Tuesday, April 13, 2010
Check out this pattern below. While the clown sweater on this adorable little English boy is bad enough, it is the backdrop that elevates it into true creepiness. Who would wallpaper their child's room with motifs of dead frowning clowns????????? I think this little guy is smiling only because the lights are on. What mom and dad don't know is that the dead x-ed out eyes glow after dark.
Ah yes, yet one more way your parents scar you for life!
Monday, April 12, 2010
Today's proof positive (as if you needed more proof) that Murano Venetian glass clowns are just a waste of melted sand . . .
Another translucent brained zombie clown freak. I guess if you woke up to this every Monday, you wouldn't have any problem leaving to go to work. Obviously, another fiendish clown plan to get you out of the house.
Remember, if you are ever tempted by a Murano clown: Today your curio cabinet, tomorrow your liquor cabinet.
Have a great week!
Sunday, April 11, 2010
This is the first in a series of whacked out creepy clown cookie jars. I think, in this case, the International Clown Cabal teamed up with the American Dental Association to come up with a way to cut down on sweets while injecting some ooge-factor into our homes.
Notice how this monstrousity only has lollipops for a "good" child? Define good . . . I think in this case, good equates with yummy! At its best, its an obnoxiously moralizing piece of hideous crockery. At its worst . . . shudder . . .
Saturday, April 10, 2010
It's still a creepy clown statue. And a questionable carnival prize.
Knock over three milk bottles and you get to take this freak home. Knock over five milk bottles and you don't have to!
Thursday, April 8, 2010
Monday, April 5, 2010
Some glassblower thought it would be a good idea to create a zombie clown with a transparent head so you could see his BRAAAAAIIIIINNNNNSSSSS . . . or does he have to sneeze really, really bad and can't through that misplaced and misshapen blob of glass that passes for his nose? I'll never know because this freak isn't allowed anywhere near my collection. Would you turn your back on this?
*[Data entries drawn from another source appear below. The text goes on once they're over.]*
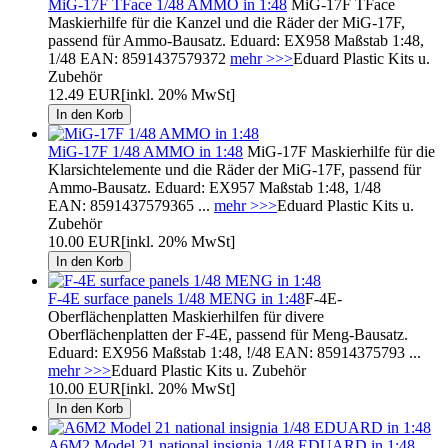
MiG-17F TFace 1/48 AMMO in 1:48
MiG-17F TFace
Maskierhilfe für die Kanzel und die Räder der MiG-17F,
passend für Ammo-Bausatz. Eduard: EX958 Maßstab 1:48,
1/48 EAN: 8591437579372
mehr >>>
Eduard Plastic Kits u.
Zubehör
12.49 EUR
[inkl. 20% MwSt]
MiG-17F 1/48 AMMO in 1:48
MiG-17F Maskierhilfe für die
Klarsichtelemente und die Räder der MiG-17F, passend für
Ammo-Bausatz. Eduard: EX957 Maßstab 1:48, 1/48
EAN: 8591437579365 ...
mehr >>>
Eduard Plastic Kits u.
Zubehör
10.00 EUR
[inkl. 20% MwSt]
F-4E surface panels 1/48 MENG in 1:48
F-4E-
Oberflächenplatten Maskierhilfen für divere
Oberflächenplatten der F-4E, passend für Meng-Bausatz.
Eduard: EX956 Maßstab 1:48, !/48 EAN: 85914375793 ...
mehr >>>
Eduard Plastic Kits u. Zubehör
10.00 EUR
[inkl. 20% MwSt]
A6M2 Model 21 national insignia 1/48 EDUARD in 1:48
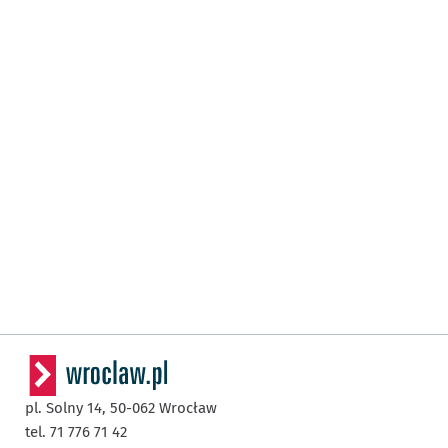
pl. Solny 14,
50-062
Wrocław
tel. 71 776 71 42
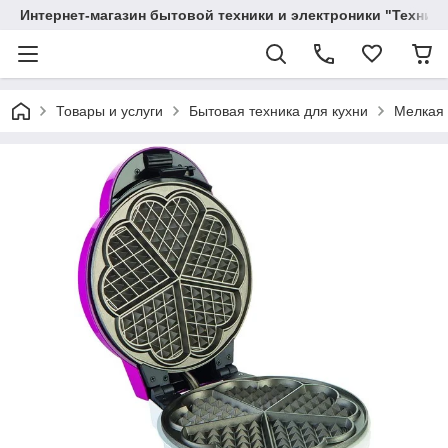
Интернет-магазин бытовой техники и электроники "Техника
Товары и услуги
Бытовая техника для кухни
Мелкая 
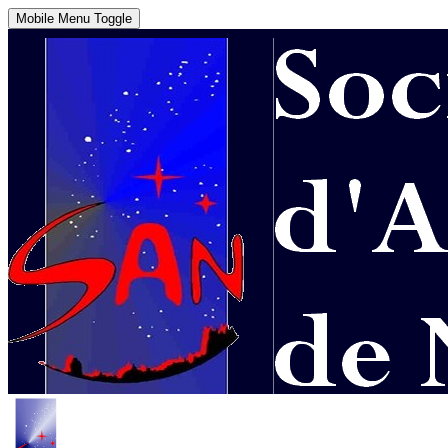
Mobile Menu Toggle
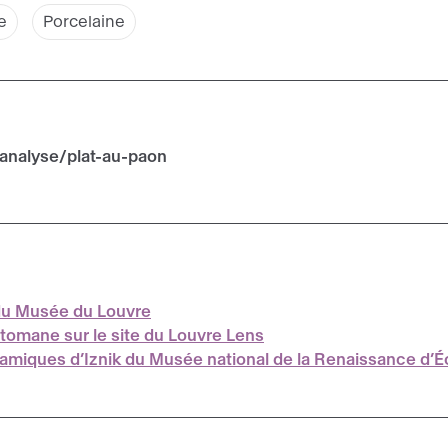
e
Porcelaine
analyse/plat-au-paon
 du Musée du Louvre
ottomane sur le site du Louvre Lens
éramiques d’Iznik du Musée national de la Renaissance d’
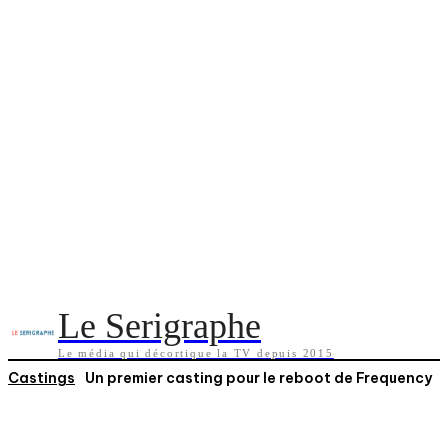
Le Serigraphe
Le média qui décortique la TV depuis 2015
Castings
Un premier casting pour le reboot de Frequency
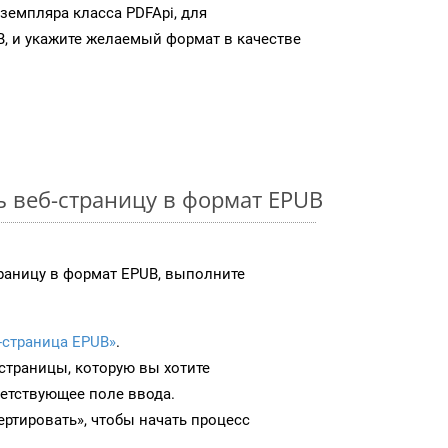
земпляра класса PDFApi, для
, и укажите желаемый формат в качестве
ь веб-страницу в формат EPUB
раницу в формат EPUB, выполните
-страница EPUB»
.
-страницы, которую вы хотите
ветствующее поле ввода.
ртировать», чтобы начать процесс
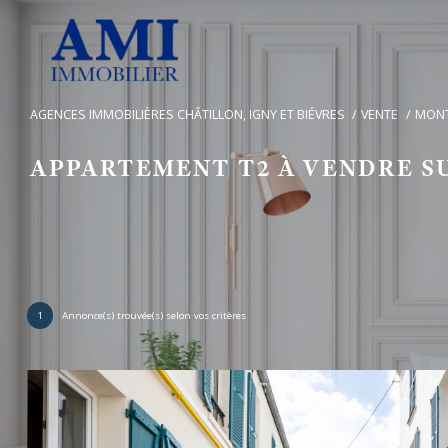
AGENCES IMMOBILIÈRES CHÂTILLON, IGNY ET BIÉVRES
VENTE
MON
APPARTEMENT T2 À VENDRE 
1
Annonce(s) trouvée(s) selon vos critères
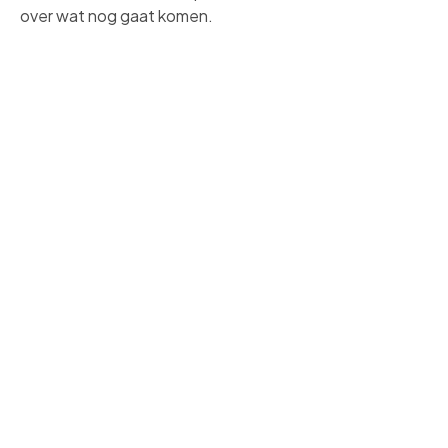
over wat nog gaat komen.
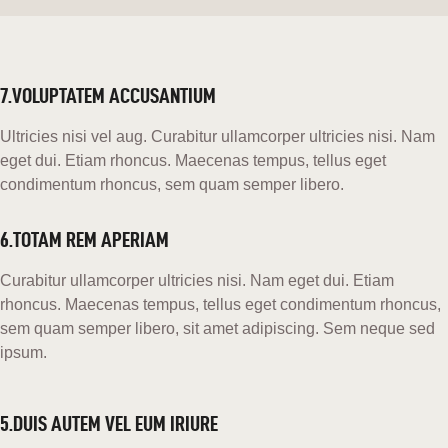
7.VOLUPTATEM ACCUSANTIUM
Ultricies nisi vel aug. Curabitur ullamcorper ultricies nisi. Nam
eget dui. Etiam rhoncus. Maecenas tempus, tellus eget
condimentum rhoncus, sem quam semper libero.
6.TOTAM REM APERIAM
Curabitur ullamcorper ultricies nisi. Nam eget dui. Etiam
rhoncus. Maecenas tempus, tellus eget condimentum rhoncus,
sem quam semper libero, sit amet adipiscing. Sem neque sed
ipsum.
5.DUIS AUTEM VEL EUM IRIURE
Murano clowns, just say NO! Today your curio cabinet, tomorrow your liquor cabinet.
Saturday, April 3, 2010
Well, I finally uncovered a prize egg in a game so evil that it could have been perpetrated by the International Clown Cabal.
It is good to have my life back. The Coffee Cup Software Egg Hunt, is now coming up on a week of ruining productivity on a worldwide scale.
Why? Because their software rocks! I will be using my 'E-Commerce' egg to rebuild our family business website from top to bottom. Also, the gang at Coffee Cup is usually not so devious and clown-like. The support and enthusiasm is top rate.
The ever elusive $1000 golden prize egg is still hidden in the deep and dark dungeons of their website. Check it out, if you dare. However, when you come stumbling back bleary-eyed and suffering from carpal tunnel, don't say I didn't warn you!
However, as my life slowly returns to abnormal, my nearly daily offering of creepy and unsettling clown art will get back on track. Today, I offer you this latest piece of evidence:
Case closed . . .
PS: A lot of work went into this, to create a face that only the proud mother of a clown could love. I bet whichever kid inherited this or got it for Christmas or as a wedding gift wondered what they had done to make Mom so mad at them.